Download een certificaat voor bewijs van bezit dat bewijst dat u eigenaar bent van het ca-certificaat van de catalogus

Ga terug naar de Azure CLI en download een bewijs van bezit voor uw Azure Sphere-catalogus. Gebruik de verificatiecode om het certificaat te genereren als een X.509 CER-bestand.

az sphere ca-certificate download-proof --output-file ValidationCertification.cer --verification-code <code>

Het ondertekende verificatiecertificaat uploaden

De Azure Sphere-beveiligingsservice ondertekent het validatiecertificaat met de verificatiecode om te bewijzen dat u de eigenaar van de CA bent.

  1. Blader vanuit Certificaten in de Azure-portal in het veld .pem- of CER-bestand voor verificatiecertificaat om het ondertekende verificatiecertificaat te selecteren en te uploaden. Het certificaat bevindt zich in de map waarin u de downloadopdracht hebt aangeroepen.

  2. Wanneer het certificaat is geüpload, selecteert u Verifiëren.

    Certificaatverificatie-directe verbinding uploaden

  3. Na verificatie verandert de status van uw certificaat in Geverifieerd in de lijstweergave Certificaten . Selecteer Vernieuwen als de status niet automatisch wordt bijgewerkt.

Opmerking

Voer stap 1-3 slechts eenmaal uit per Azure Sphere-catalogus.

Stap 4. Een X.509-apparaat maken in uw IoT-hub voor uw Azure Sphere-apparaat

  1. Navigeer in de Azure Portal naar uw IoT-hub. Selecteer in de sectie Apparaatbeheerde optie Apparaten>Apparaat toevoegen.

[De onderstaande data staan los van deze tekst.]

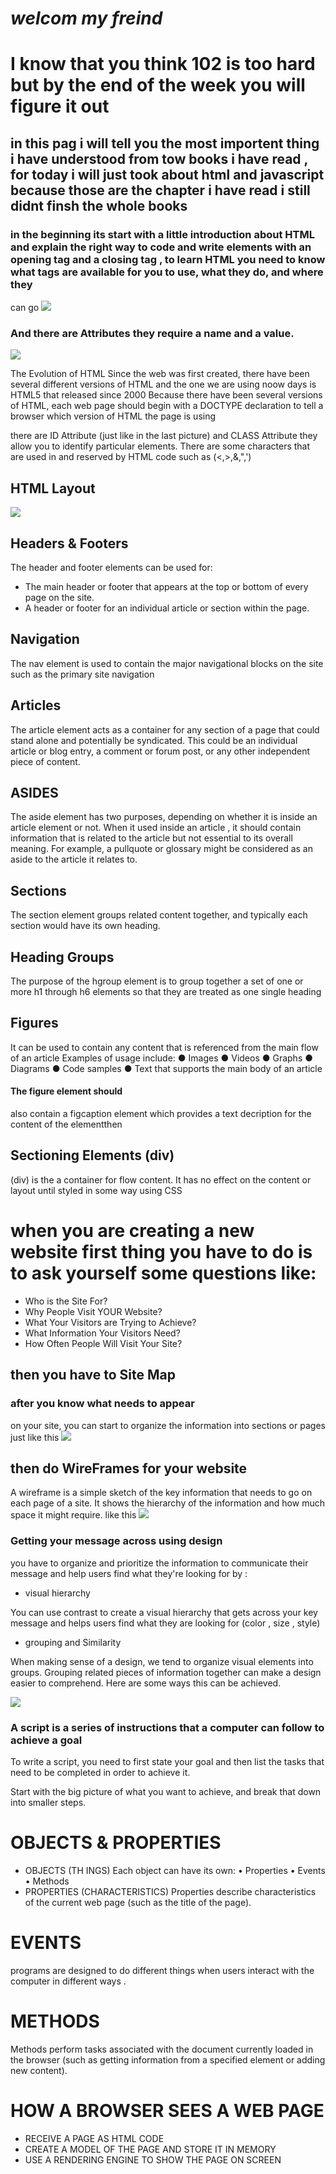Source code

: # *welcom my freind*
# I know that you think 102 is too hard but by the end of the week you will figure it out
## in this pag i will tell you the most importent thing i have understood from tow books i have read , for today i will just took about html and javascript because those are the chapter i have read i still didnt finsh the whole books 


### in the beginning its start with a little introduction  about HTML and explain the right way to code and write elements with  an opening tag and a closing tag , to learn HTML you need to know what tags are available for you to use, what they do, and where they
can go
![](https://1.bp.blogspot.com/-vFOZK3D7jsE/VuavbIAFVXI/AAAAAAAAG4c/4yCRW82KQws5FEzTtvNI3EzsZ3-SzK-tw/s640/anatomy-of-an-html-element.jpg)

### And there are Attributes they require a name and a value.
![](https://clearlydecoded.com/assets/images/posts/2017-09-04-anatomy-of-html-tag/html-tag-attributes.png)

The Evolution of HTML
Since the web was first created, there have
been several different versions of HTML and the one we are using noow days is HTML5
that released since 2000
Because there have been
several versions of HTML, each
web page should begin with a
DOCTYPE declaration to tell a
browser which version of HTML
the page is using


there are ID Attribute (just like in the last picture) and CLASS Attribute they allow you to identify particular elements.
There are some characters that are used in
and reserved by HTML code such as (<,>,&,",')



 ## HTML Layout

![](https://www.shibajidebnath.com/wp-content/uploads/2016/06/conventional-html-layout.png)
## Headers & Footers

The header and footer
elements can be used for:
* The main header or footer
that appears at the top or
bottom of every page on the
site.
* A header or footer for an
individual article or
section within the page.

## Navigation
The nav element is used to
contain the major navigational
blocks on the site such as the
primary site navigation

## Articles
The article element acts as
a container for any section of a
page that could stand alone and
potentially be syndicated.
This could be an individual
article or blog entry, a comment
or forum post, or any other
independent piece of content.

## ASIDES
The aside element has two
purposes, depending on whether
it is inside an article
element or not.
When it used inside an article
, it should contain information that is related to the
article but not essential to its
overall meaning. For example, a
pullquote or glossary might be
considered as an aside to the
article it relates to.


## Sections
The section element groups
related content together, and
typically each section would
have its own heading.


## Heading Groups
The purpose of the hgroup
element is to group together a
set of one or more h1 through
h6 elements so that they are
treated as one single heading

## Figures
 It can be used
to contain any content that is
referenced from the main flow of
an article 
Examples of usage include:
● Images
● Videos
● Graphs
● Diagrams
● Code samples
● Text that supports the main
body of an article
#### The figure element should
also contain a figcaption
element which provides a text
decription for the content of
the elementthen


## Sectioning Elements (div)
(div) is the a container for flow content. It has no effect on the content or layout until styled in some way using CSS


# when you are creating a new website first thing you have to do is to ask yourself some questions like:
* Who is the Site For?
* Why People Visit YOUR Website?
* What Your Visitors are Trying to Achieve?
* What Information Your Visitors Need?
* How Often People Will Visit Your Site?


## then you have to Site Map
### after you know what needs to appear
on your site, you can start to organize the
information into sections or pages just like this 
![](https://www.atilus.com/wp-content/uploads/2015/12/sitemap.gif)

## then do WireFrames for your website 
A wireframe is a simple sketch of the key
information that needs to go on each page of a
site. It shows the hierarchy of the information
and how much space it might require. like this 
![](https://s3hellobox.s3.ap-southeast-2.amazonaws.com/production/393/387/1464426197-xfv00v06png.png)

### Getting your message across using design
you have to organize and
prioritize the information to
communicate their message
and help users find what they're
looking for by :
* visual hierarchy

You can use contrast to create a visual hierarchy that gets
across your key message and helps users find what they are looking for (color , size , style)
* grouping and Similarity

When making sense of a design, we tend to organize visual elements
into groups. Grouping related pieces of information together can make a
design easier to comprehend. Here are some ways this can be achieved.

![](https://globalfuture.solutions/wp-content/uploads/2019/06/javascript-frameworks.jpg)

### A script is a series of instructions that a computer can follow to achieve a goal
 To write a script, you need to first
state your goal and then list the
tasks that need to be completed in
order to achieve it. 

Start with the big picture of what
you want to achieve, and break
that down into smaller steps. 

# OBJECTS & PROPERTIES
- OBJECTS (TH INGS)
Each object can have its own:
• Properties
• Events
• Methods
- PROPERTIES (CHARACTERISTICS)
Properties describe characteristics of the current
web page (such as the title of the page). 


# EVENTS
 programs are designed to do different
things when users interact with the computer in
different ways .

# METHODS 
Methods perform tasks associated with the
document currently loaded in the browser (such
as getting information from a specified element or
adding new content). 


# HOW A BROWSER SEES A WEB PAGE 
-  RECEIVE A PAGE AS HTML CODE
-  CREATE A MODEL OF THE PAGE AND STORE IT IN MEMORY
-  USE A RENDERING ENGINE TO SHOW THE PAGE ON SCREEN

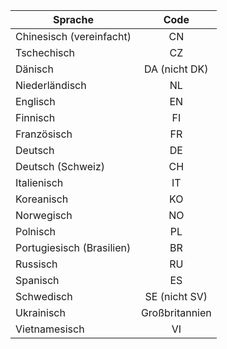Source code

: <!-- markdownlint-disable-file MD041 -->
| Sprache | Code |
|---|:-:|
| Chinesisch (vereinfacht) | CN |
| Tschechisch | CZ |
| Dänisch | DA (nicht DK) |
| Niederländisch | NL |
| Englisch | EN |
| Finnisch | FI |
| Französisch | FR |
| Deutsch | DE |
| Deutsch (Schweiz) | CH |
| Italienisch | IT |
| Koreanisch | KO |
| Norwegisch | NO |
| Polnisch | PL |
| Portugiesisch (Brasilien) | BR |
| Russisch | RU |
| Spanisch | ES |
| Schwedisch | SE (nicht SV) |
| Ukrainisch | Großbritannien |
| Vietnamesisch | VI |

  2. Selecteer Nieuw om een nieuw apparaat toe te voegen.

  3. Geef in Apparaat-id de apparaat-id op. Houd er rekening mee dat de apparaat-id in kleine letters moet bestaan. (U kunt uitvoeren az sphere device show-attached in de Azure CLI om de apparaat-id op te halen.)

  4. Voor Verificatietype kiest u X.509-CA-ondertekend en selecteert u vervolgens Opslaan.

    Een X.509 IoT-apparaat maken

Volgende stappen

U kunt nu het Azure IoT-voorbeeld uitvoeren of uw eigen toepassing bouwen die gebruikmaakt van uw Azure IoT Hub.

Aanvullende informatie

Zie Een IoT-hub instellen voor Azure Sphere met DPS als u Device Provisioning Service wilt gebruiken in plaats van directe verificatie.

Als u een Azure IoT Edge-apparaat wilt toevoegen dat een filter- en gegevensverwerkingslaag biedt tussen uw Azure Sphere-apparaat en Azure IoT Hub, raadpleegt u Azure IoT Edge instellen voor Azure Sphere.